California-Health-Insurance-Rates.com
California.eHealthInsurance.com
Adam says
Doesn’t a decreasing supply of consumers who will buy mean that the advertisers will be pumping more money to grab those remaining dollars ? Supply/demand ?
Andrew says
Nick – Frank also said one of those “buying opportunities” may come up again soon
David – I agree, small businesses sometimes ‘get it’ better than big ones. Since I work with F500 companies all the time, I sometimes question their logic.
Adam – perhaps, as long as it’s profitable
All- I started buying U.S. stocks today. If domain prices drop — which I don’t think the premiums will for a while — make sure to have cash on the side to start buying. I fortunately have been holding back some cash to buy stocks when they dropped. Hopefully now is the time.
Bob says
This recession will be unlike anything you have ever seen, not only will it affect domain prices the internet will have to be shutdown but only for about 36 months.
Nick Wilsdon says
@Andrew
Yes I read the exact quote after I posted. Frank suggests there maybe “cyclical opportunities if the economy craters”.
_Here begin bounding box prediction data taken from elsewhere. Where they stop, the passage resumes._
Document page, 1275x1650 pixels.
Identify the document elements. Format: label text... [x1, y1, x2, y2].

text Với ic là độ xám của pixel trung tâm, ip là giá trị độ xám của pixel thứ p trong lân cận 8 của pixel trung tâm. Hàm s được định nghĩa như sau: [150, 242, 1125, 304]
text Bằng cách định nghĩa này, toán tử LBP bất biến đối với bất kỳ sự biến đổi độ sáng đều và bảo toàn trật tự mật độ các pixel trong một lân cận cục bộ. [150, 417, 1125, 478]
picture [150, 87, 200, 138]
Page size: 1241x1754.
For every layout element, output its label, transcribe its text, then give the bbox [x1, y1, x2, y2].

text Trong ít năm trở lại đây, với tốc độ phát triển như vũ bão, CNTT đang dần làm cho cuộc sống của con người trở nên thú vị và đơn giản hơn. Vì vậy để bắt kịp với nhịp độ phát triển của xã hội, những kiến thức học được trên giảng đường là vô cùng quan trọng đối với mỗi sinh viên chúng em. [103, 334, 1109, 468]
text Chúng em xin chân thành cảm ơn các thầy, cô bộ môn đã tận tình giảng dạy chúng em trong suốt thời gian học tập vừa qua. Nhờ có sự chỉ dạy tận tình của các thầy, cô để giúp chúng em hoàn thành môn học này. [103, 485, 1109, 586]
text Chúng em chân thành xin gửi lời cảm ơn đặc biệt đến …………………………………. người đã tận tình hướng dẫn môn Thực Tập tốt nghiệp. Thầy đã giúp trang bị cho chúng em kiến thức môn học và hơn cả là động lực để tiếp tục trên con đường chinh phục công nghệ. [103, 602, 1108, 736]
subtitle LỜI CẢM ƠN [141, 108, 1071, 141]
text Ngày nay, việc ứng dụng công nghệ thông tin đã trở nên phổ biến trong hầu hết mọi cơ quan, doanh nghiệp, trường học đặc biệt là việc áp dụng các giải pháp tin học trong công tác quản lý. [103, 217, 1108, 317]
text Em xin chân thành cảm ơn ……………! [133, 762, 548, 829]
http://www.circleid.com/posts/domain_aftermarket_asset_repricing/
Joel Gilgoff says
Domaining is still in its infancy – and industry does not have a clue as far as generic domain value. I predict continued rapid increases in name value – not based on current revenue but on the value of the name itself.
Johnny B. Good says
Regarding less searches, it appears that uniques are already dropping and thus searches too.
I keep some domains in portfolios that have been locked with the same domains for years and traffic is decreasing from what I can tell – so to me the recession already started.
This is Jan. and things should be rockin’, but it feels soft to me. Wait until this summer – it could get nasty.
What’s going to happpen? I don’t know. It seems all the points made above are valid – so its anyones guess on how companies will react this round.